I did get a clear consistent band with my protein of interest when I probed with the protein specific antibody and this time there is no additional non-specific band. Unfortunately, II am getting an another problem in the purification step.I found my protein in the pellet but not in the supernatant which I think it is inclusion body bound proteins and I need to try help solubilize with the Sarco Syl.

Dear Abir,

Then, maybe you should try to change culture conditions (IPTG and temperature) in order to improve the solubility of your protein, or other strategies such as GST-tag fusion or a different heterologous expression system.

Dear Ana,

 I have finally optimized the temperature and IPTG concentration. Expression profile is very much accepted but now the problem is the purification. It is not coming in Sup, rather it is stuck to the pellet. I have decided to use sarcosyl to dissolve the protein. I have resuspended the pellet in sarcosyl solution and kept at 25 C for proper solubility. I did not put at 4C considering the temperature and the rate of solubility at a lower temperature. Do you think I am doing right or wrong?

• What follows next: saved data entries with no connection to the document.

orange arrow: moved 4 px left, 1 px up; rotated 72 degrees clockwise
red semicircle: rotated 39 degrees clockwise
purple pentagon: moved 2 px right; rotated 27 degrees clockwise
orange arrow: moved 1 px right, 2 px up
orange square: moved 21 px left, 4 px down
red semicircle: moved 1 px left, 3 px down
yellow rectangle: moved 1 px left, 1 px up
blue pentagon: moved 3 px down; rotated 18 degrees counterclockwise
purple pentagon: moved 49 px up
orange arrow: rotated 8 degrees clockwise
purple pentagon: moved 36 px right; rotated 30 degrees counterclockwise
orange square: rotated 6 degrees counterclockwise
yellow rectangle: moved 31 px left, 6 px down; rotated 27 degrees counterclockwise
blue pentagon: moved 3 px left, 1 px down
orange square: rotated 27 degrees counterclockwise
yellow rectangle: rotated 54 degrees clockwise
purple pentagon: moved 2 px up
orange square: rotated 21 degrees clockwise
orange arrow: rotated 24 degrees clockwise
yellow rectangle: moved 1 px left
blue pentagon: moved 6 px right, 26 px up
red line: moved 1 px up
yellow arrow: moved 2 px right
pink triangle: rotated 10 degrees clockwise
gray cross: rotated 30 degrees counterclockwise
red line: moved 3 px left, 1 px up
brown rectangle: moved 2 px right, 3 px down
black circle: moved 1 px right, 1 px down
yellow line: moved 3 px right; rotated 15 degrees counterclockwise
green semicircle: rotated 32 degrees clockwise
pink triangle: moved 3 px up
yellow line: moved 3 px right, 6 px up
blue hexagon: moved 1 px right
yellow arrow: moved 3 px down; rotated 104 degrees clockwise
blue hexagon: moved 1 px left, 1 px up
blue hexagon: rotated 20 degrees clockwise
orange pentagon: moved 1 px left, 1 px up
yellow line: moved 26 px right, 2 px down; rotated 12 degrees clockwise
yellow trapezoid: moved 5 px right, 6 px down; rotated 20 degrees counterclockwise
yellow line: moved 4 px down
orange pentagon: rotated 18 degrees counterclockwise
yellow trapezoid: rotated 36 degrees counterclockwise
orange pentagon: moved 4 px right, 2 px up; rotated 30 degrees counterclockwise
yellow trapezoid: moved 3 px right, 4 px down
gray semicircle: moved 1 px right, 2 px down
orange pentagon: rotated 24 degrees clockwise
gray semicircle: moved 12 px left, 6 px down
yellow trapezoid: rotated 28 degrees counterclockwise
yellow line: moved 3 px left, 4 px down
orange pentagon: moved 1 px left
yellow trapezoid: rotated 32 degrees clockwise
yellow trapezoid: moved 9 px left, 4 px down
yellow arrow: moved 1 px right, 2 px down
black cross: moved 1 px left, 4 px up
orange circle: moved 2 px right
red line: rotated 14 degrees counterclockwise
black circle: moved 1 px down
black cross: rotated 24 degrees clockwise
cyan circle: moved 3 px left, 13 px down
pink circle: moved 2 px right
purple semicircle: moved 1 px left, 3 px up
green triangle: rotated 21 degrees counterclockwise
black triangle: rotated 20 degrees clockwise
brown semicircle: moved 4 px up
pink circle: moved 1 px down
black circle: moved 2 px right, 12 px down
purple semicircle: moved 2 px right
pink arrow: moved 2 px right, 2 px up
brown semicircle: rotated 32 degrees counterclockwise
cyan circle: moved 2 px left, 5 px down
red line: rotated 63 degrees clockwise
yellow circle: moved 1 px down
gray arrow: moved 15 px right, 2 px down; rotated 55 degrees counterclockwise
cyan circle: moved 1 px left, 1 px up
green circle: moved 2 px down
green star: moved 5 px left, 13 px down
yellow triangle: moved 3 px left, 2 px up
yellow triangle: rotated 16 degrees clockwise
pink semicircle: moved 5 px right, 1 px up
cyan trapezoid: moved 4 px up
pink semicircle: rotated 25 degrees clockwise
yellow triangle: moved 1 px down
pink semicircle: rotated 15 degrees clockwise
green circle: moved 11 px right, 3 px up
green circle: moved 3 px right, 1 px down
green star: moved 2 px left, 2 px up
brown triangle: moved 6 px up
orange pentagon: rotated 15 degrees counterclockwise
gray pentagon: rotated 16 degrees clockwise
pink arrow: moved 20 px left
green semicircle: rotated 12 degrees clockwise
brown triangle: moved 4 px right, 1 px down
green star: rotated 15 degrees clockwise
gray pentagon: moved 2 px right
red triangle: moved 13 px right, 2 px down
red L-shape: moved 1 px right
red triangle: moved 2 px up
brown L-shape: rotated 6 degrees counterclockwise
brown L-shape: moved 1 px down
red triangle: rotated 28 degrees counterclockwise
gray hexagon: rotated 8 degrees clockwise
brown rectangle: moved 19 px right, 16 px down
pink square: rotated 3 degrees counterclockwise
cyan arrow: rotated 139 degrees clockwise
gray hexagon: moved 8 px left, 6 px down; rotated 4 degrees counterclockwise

It can be a copurifying chaperone. I would definitely send it for MS. Unfortunately this can sometimes mean a not properly folded protein of interest. But perhaps not. The chaperones can be removed by different protocols with ATP protocols (in combination with high salt, detergent or a little urea) But sometimes they stick phenomenally strong to proteins (especially HSP70).

The CyDisCo system is an excelent idea. I would try it in combination with His-MBP with TEV site linker. There are special protocols for TEV cleavage with glutathion reducing agent that are compatible with disulphide bonds.